35,36 This sex difference is often attributed to females having more near-work and less outdoor activities during a young age. Thus, our data have the possibility of underestimation in the prevalence of myopia compared with the general population.
Another limitation of this study is a lack of evaluation of axial length, which is essential to evaluate the cause of the myopia. Prevalence of myopia without axial length measurement might be affected by the process of emmetropization that may reduce the impact of bigger eyes with the flatter corneas and longer axial length on refractive status by matching the axial length of the eye to the corneal power to produce an approximately emmetropic refraction. However, many studies have reported the prevalence of myopia without axial length measurement.
3–5,8,14,35,36 It might be due to the technical and economical difficulty of these studies with regard to ocular epidemiology.

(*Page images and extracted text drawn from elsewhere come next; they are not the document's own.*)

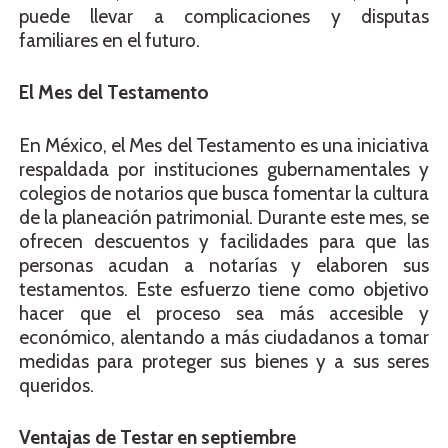
puede llevar a complicaciones y disputas
familiares en el futuro.
El Mes del Testamento
En México, el Mes del Testamento es una iniciativa
respaldada por instituciones gubernamentales y
colegios de notarios que busca fomentar la cultura
de la planeación patrimonial. Durante este mes, se
ofrecen descuentos y facilidades para que las
personas acudan a notarías y elaboren sus
testamentos. Este esfuerzo tiene como objetivo
hacer que el proceso sea más accesible y
económico, alentando a más ciudadanos a tomar
medidas para proteger sus bienes y a sus seres
queridos.
Ventajas de Testar en septiembre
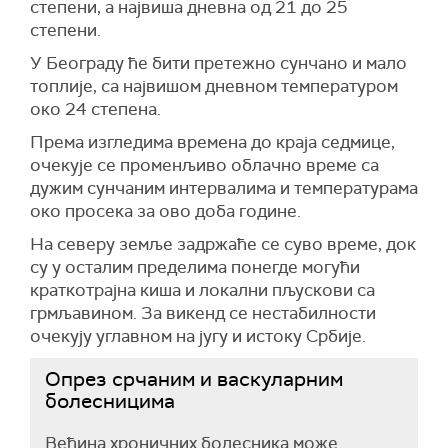
степени, а највиша дневна од 21 до 25
степени.
У Београду ће бити претежно сунчано и мало
топлије, са највишом дневном температуром
око 24 степена.
Према изгледима времена до краја седмице,
очекује се променљиво облачно време са
дужим сунчаним интервалима и температурама
око просека за ово доба године.
На северу земље задржаће се суво време, док
су у осталим пределима понегде могући
краткотрајна киша и локални пљускови са
грмљавином. За викенд се нестабилности
очекују углавном на југу и истоку Србије.
Опрез срчаним и васкуларним
болесницима
Већина хроничних болесника може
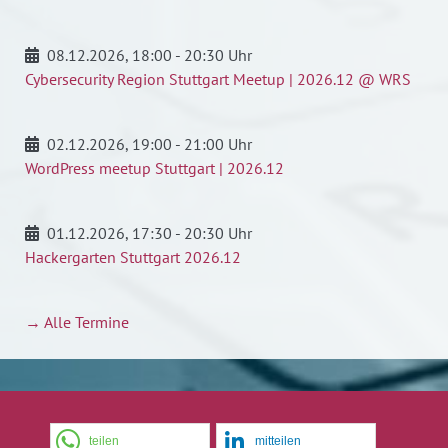
08.12.2026
, 18:00 - 20:30 Uhr
Cybersecurity Region Stuttgart Meetup | 2026.12 @ WRS
02.12.2026
, 19:00 - 21:00 Uhr
WordPress meetup Stuttgart | 2026.12
01.12.2026
, 17:30 - 20:30 Uhr
Hackergarten Stuttgart 2026.12
→ Alle Termine
teilen
mitteilen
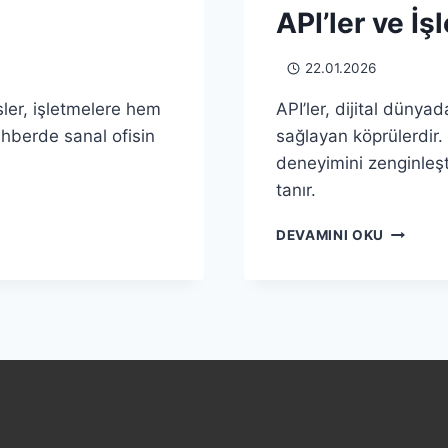
API’ler ve İş
22.01.2026
sler, işletmelere hem
API’ler, dijital dünyad
ehberde sanal ofisin
sağlayan köprülerdir. 
deneyimini zenginleşti
tanır.
DIJITAL
DEVAMINI OKU
DÖNÜŞ
GIZLI
KAHRAM
API’LER
VE
İŞLETME
ETKILERI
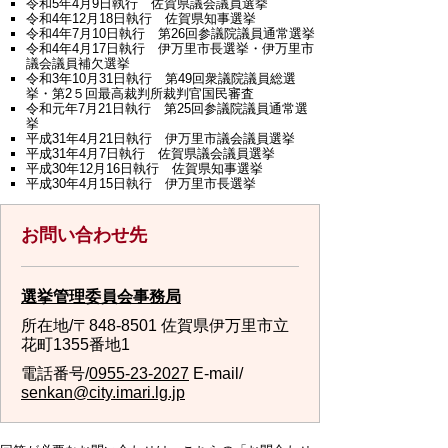
令和5年4月9日執行 佐賀県議会議員選挙
令和4年12月18日執行 佐賀県知事選挙
令和4年7月10日執行 第26回参議院議員通常選挙
令和4年4月17日執行 伊万里市長選挙・伊万里市
議会議員補欠選挙
令和3年10月31日執行 第49回衆議院議員総選
挙・第2５回最高裁判所裁判官国民審査
令和元年7月21日執行 第25回参議院議員通常選
挙
平成31年4月21日執行 伊万里市議会議員選挙
平成31年4月7日執行 佐賀県議会議員選挙
平成30年12月16日執行 佐賀県知事選挙
平成30年4月15日執行 伊万里市長選挙
お問い合わせ先
選挙管理委員会事務局
所在地/〒848-8501 佐賀県伊万里市立
花町1355番地1
電話番号/
0955-23-2027
E-mail/
senkan@city.imari.lg.jp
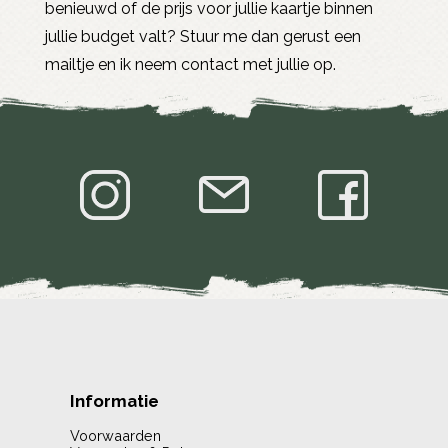
benieuwd of de prijs voor jullie kaartje binnen
jullie budget valt? Stuur me dan gerust een
mailtje en ik neem contact met jullie op.
Informatie
Voorwaarden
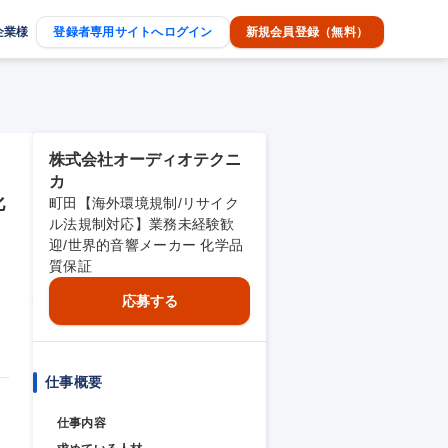
企業様
登録者専用サイトへログイン
新規会員登録（無料）
株式会社オーディオテクニ
カ
化
町田【海外環境規制/リサイク
ル法規制対応】業務未経験歓
迎/世界的音響メーカー 化学品
質保証
応募する
仕事概要
仕事内容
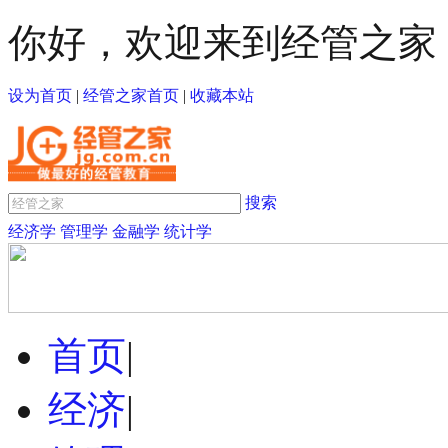
你好，欢迎来到经管之家
设为首页
|
经管之家首页
|
收藏本站
搜索
经济学
管理学
金融学
统计学
首页
|
经济
|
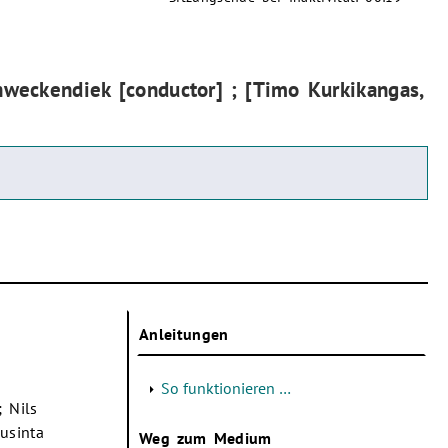
chweckendiek [conductor] ; [Timo Kurkikangas,
Anleitungen
So funktionieren …
; Nils
usinta
Weg zum Medium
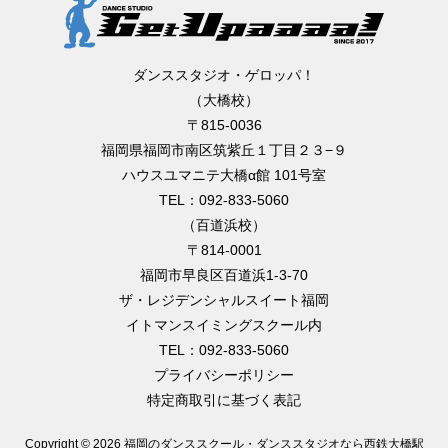
ダンススタジオ・ゲロッパ！
（大橋校）
〒815-0036
福岡県福岡市南区筑紫丘１丁目２３−９
ハウスユマニテ大橋α館 101号室
TEL：092-833-5060
（百道浜校）
〒814-0001
福岡市早良区百道浜1-3-70
ザ・レジデンシャルスイート福岡
イトマンスイミングスクール内
TEL：092-833-5060
プライバシーポリシー
特定商取引に基づく表記
Copyright ©
2026 福岡のダンススクール・ダンススタジオなら西鉄大橋駅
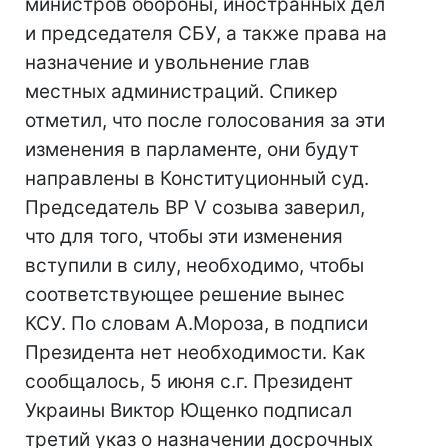
министров обороны, иностранных дел
и председателя СБУ, а также права на
назначение и увольнение глав
местных администраций. Спикер
отметил, что после голосования за эти
изменения в парламенте, они будут
направлены в Конституционный суд.
Председатель ВР V созыва заверил,
что для того, чтобы эти изменения
вступили в силу, необходимо, чтобы
соответствующее решение вынес
КСУ. По словам А.Мороза, в подписи
Президента нет необходимости. Как
сообщалось, 5 июня с.г. Президент
Украины Виктор Ющенко подписал
третий указ о назначении досрочных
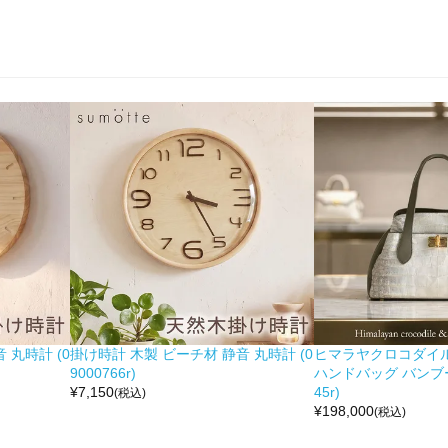
 丸時計 (0
掛け時計 木製 ビーチ材 静音 丸時計 (0
ヒマラヤクロコダイル 
9000766r)
ハンドバッグ バンブー留
¥
7,150
45r)
(税込)
¥
198,000
(税込)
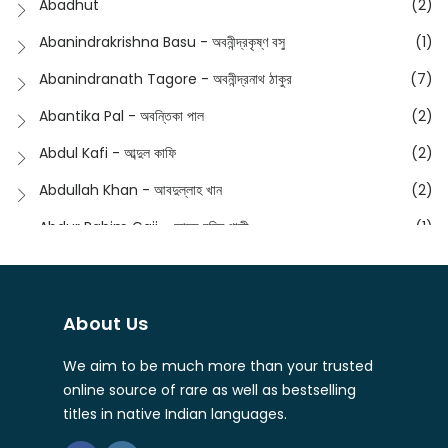
Abadhut
(2)
English
(133)
Anusha - অনুষা
(17)
Abanindrakrishna Basu - অবনীন্দ্রকৃষ্ণ বসু
(1)
Essay
(241)
Anushongik - আনুষঙ্গিক
(11)
Abanindranath Tagore - অবনীন্দ্রনাথ ঠাকুর
(7)
Featured Products
(22)
Anustup - অনুষ্টুপ প্রকাশনী
(88)
Abantika Pal - অবন্তিকা পাল
(2)
Fiction
(1421)
Apanpath - আপন পাঠ
(3)
Abdul Kafi - আব্দুল কাফি
(2)
Freedom Sale -2023
(19)
Aronno Publishers - অরণ্য পাবলিশার্স
(1)
Abdullah Khan - আবদুল্লাহ খান
(2)
Freedom Sale -2024
(15)
Ashadeep - আশাদীপ
(44)
Abdur Rahim Gaji - আব্দুর রহিম গাজী
(1)
General
(11)
Bahuswar Prokashoni - বহুস্বর প্রকাশনী
(51)
Abdush Shakur - আব্দুশ শাকুর
(1)
Intellectual History
(2)
Bandhabnagar | বান্ধবনগর
(6)
Abhas Roy Chowdhury - আভাস রায়চৌধুরি
(1)
Interview
(5)
About Us
Bangiya Sahitya Samsad
(61)
Abhibrata Chakraborty - অভিব্রত চক্রবর্তী
(1)
Ishwar Chandra Vidyasagar
(4)
Banishilpa - বাণীশিল্প
(28)
We aim to be much more than your trusted
Abhijit Chakrabarti - অভিজিৎ চক্রবর্তী
(2)
Journal
(6)
online source of rare as well as bestselling
Beyond Horizon Publication
(17)
Abhijit Chakrabarty
(1)
titles in native Indian languages.
Journalism
(5)
Bhalo Boi - ভালো বই
(4)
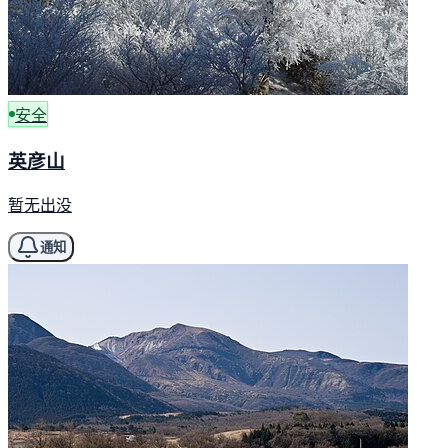
安全
英彦山
暂无出没
通知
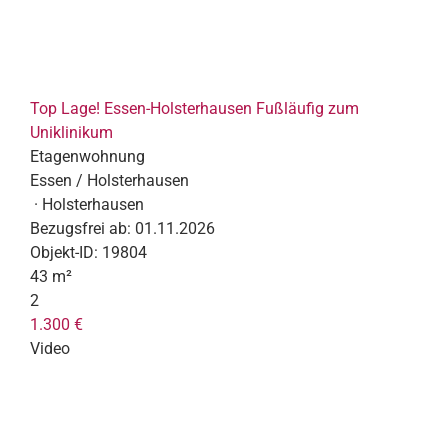
Top Lage! Essen-Holsterhausen Fußläufig zum
Uniklinikum
Etagenwohnung
Essen / Holsterhausen
· Holsterhausen
Bezugsfrei ab:
01.11.2026
Objekt-ID:
19804
43 m²
2
1.300 €
Video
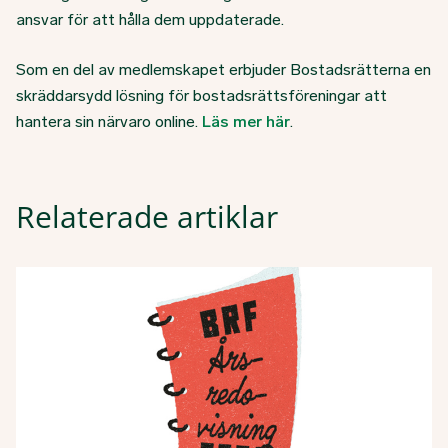
ansvar för att hålla dem uppdaterade.
Som en del av medlemskapet erbjuder Bostadsrätterna en
skräddarsydd lösning för bostadsrättsföreningar att
hantera sin närvaro online.
Läs mer här
.
Relaterade artiklar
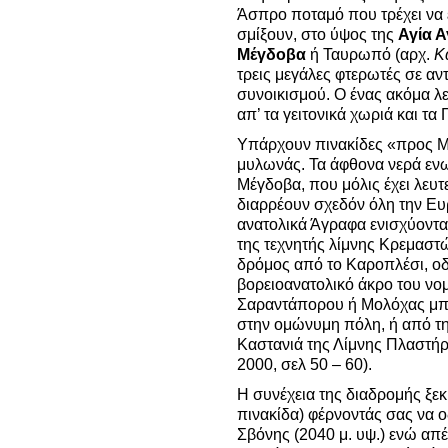
Άσπρο ποταμό που τρέχει να 
σμίξουν, στο ύψος της
Αγία 
Μέγδοβα
ή Ταυρωπό (αρχ.
Κ
τρεις μεγάλες φτερωτές σε αν
συνοικισμού. Ο ένας ακόμα λε
απ’ τα γειτονικά χωριά και τ
Υπάρχουν πινακίδες «προς Μα
μυλωνάς. Τα άφθονα νερά ενω
Μέγδοβα, που μόλις έχει λευτ
διαρρέουν σχεδόν όλη την Ευρ
ανατολικά Άγραφα ενισχύοντα
της τεχνητής λίμνης Κρεμαστ
δρόμος από το Καροπλέσι, οδ
βορειοανατολικό άκρο του ν
Σαραντάπορου ή Μολόχας μπα
στην ομώνυμη πόλη, ή από τη
Καστανιά της Λίμνης Πλαστήρ
2000, σελ 50 – 60).
Η συνέχεια της διαδρομής ξεκ
πινακίδα) φέρνοντάς σας να ο
Σβόνης (2040 μ. υψ.) ενώ απ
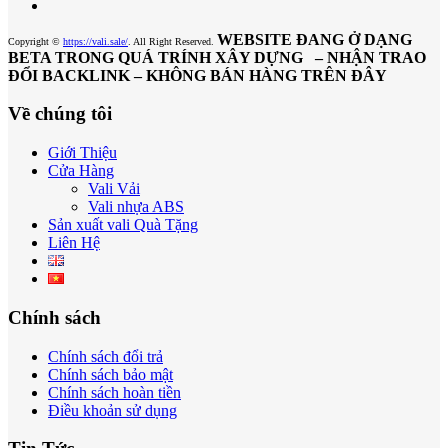
WEBSITE ĐANG Ở DẠNG
Copyright ©
https://vali.sale/
. All Right Reserved.
BETA TRONG QUÁ TRÍNH XÂY DỰNG – NHẬN TRAO
ĐỔI BACKLINK – KHÔNG BÁN HÀNG TRÊN ĐÂY
Về chúng tôi
Giới Thiệu
Cửa Hàng
Vali Vải
Vali nhựa ABS
Sản xuất vali Quà Tặng
Liên Hệ
Chính sách
Chính sách đổi trả
Chính sách bảo mật
Chính sách hoàn tiền
Điều khoản sử dụng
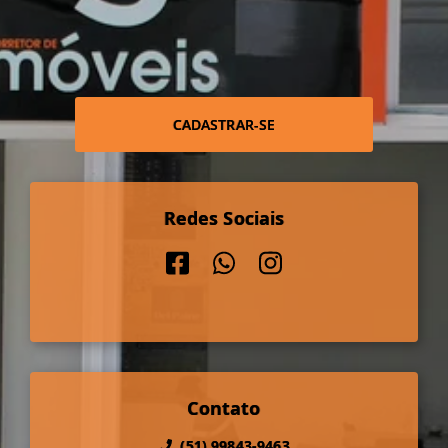
CADASTRAR-SE
Redes Sociais
Contato
(51) 99843-9463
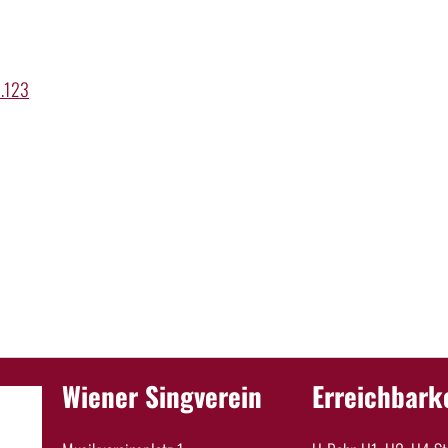
p.123
Wiener Singverein
Erreichbark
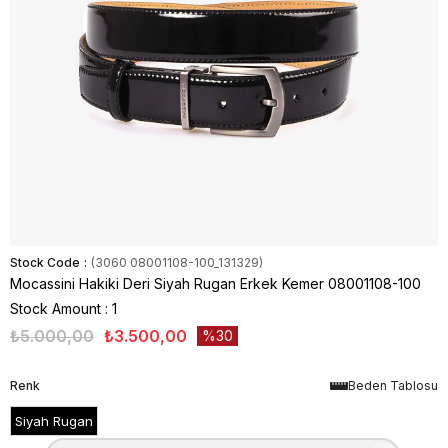
Stock Code
(3060 08001108-100_131329)
Mocassini Hakiki Deri Siyah Rugan Erkek Kemer 08001108-100
Stock Amount
:
1
₺5.000,00
₺3.500,00
30
Renk
Beden Tablosu
Siyah Rugan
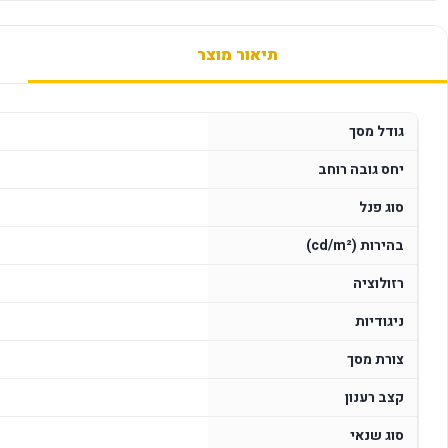
תיאור מוצר
גודל מסך
יחס גובה רוחב
סוג פנל
בהירות (cd/m²)
רזולוציה
ניגודיות
צורת מסך
קצב רענון
סוג שנאי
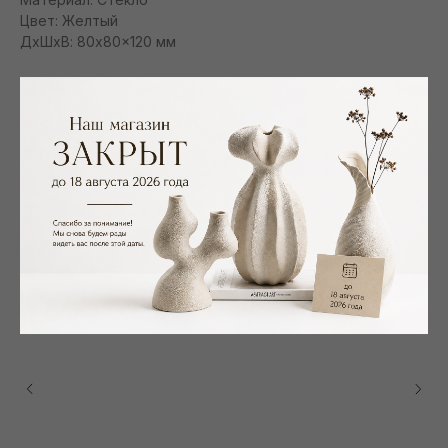
Цвет: Желтый
ДxШxВ: 80x80x120 мм
Смотрите также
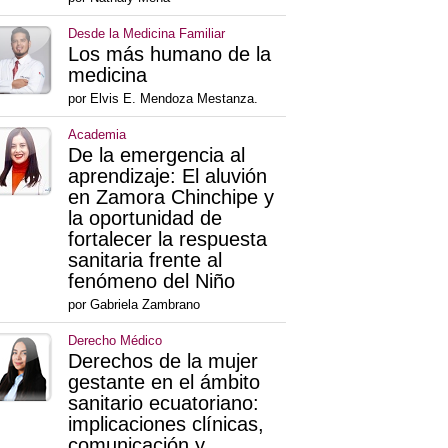
Desde la Medicina Familiar
Los más humano de la
medicina
por Elvis E. Mendoza Mestanza.
Academia
De la emergencia al
aprendizaje: El aluvión
en Zamora Chinchipe y
la oportunidad de
fortalecer la respuesta
sanitaria frente al
fenómeno del Niño
por Gabriela Zambrano
Derecho Médico
Derechos de la mujer
gestante en el ámbito
sanitario ecuatoriano:
implicaciones clínicas,
comunicación y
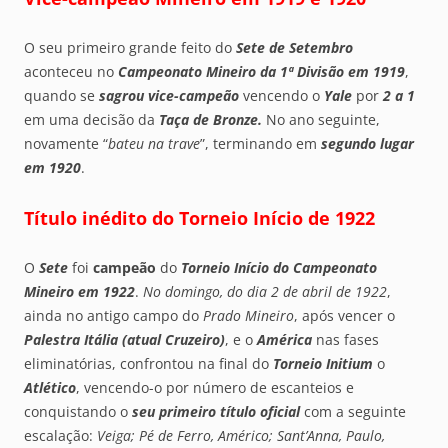
O seu primeiro grande feito do
Sete de Setembro
aconteceu no
Campeonato Mineiro da 1ª Divisão em 1919
,
quando se
sagrou vice-campeão
vencendo o
Yale
por
2 a 1
em uma decisão da
Taça de Bronze.
No ano seguinte,
novamente “
bateu na trave
”, terminando em
segundo lugar
em 1920
.
Título inédito do Torneio Início de 1922
O
Sete
foi
campeão
do
Torneio Início do Campeonato
Mineiro em 1922
.
No domingo, do dia 2 de abril de 1922
,
ainda no antigo campo do
Prado Mineiro
, após vencer o
Palestra Itália (atual Cruzeiro)
, e o
América
nas fases
eliminatórias, confrontou na final do
Torneio Initium
o
Atlético
, vencendo-o por número de escanteios e
conquistando o
seu primeiro título oficial
com a seguinte
escalação:
Veiga; Pé de Ferro, Américo; Sant’Anna, Paulo,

Recently, a new environmental factor having protective effects against the development of myopia has been discovered.
26,37 Increased amounts of time spent outdoors protects against the development of myopia, whereas near work or having myopic parents is less associated with the risk of developing myopia. Indoor sports and engagement in specific sports were found to have no association with the development of myopia.
38 The postulated mechanism is that the increased light intensity outdoors may have protective effects owing to the increased release of dopamine, which is known to reduce eye growth.
39 Unfortunately, in this study, we were not able to collect information about outdoor activities, detailed near work, and parental myopia, all of which are well-known factors associated with the prevalence of myopia.
In conclusion, our study provides population-based data on the prevalence of refractive errors in young adult males residing in a large metropolitan area in Korea. The prevalence of myopia was extremely high (96.5%) in this population: 20.61% of our population had high myopia, with potentially serious ophthalmic implications. Myopic refractive errors were associated with educational level, whereas measurements of body stature were not associated with the development of myopia in Korean young adults. Further studies on high myopia and its complications are needed to improve eye health in South Korea.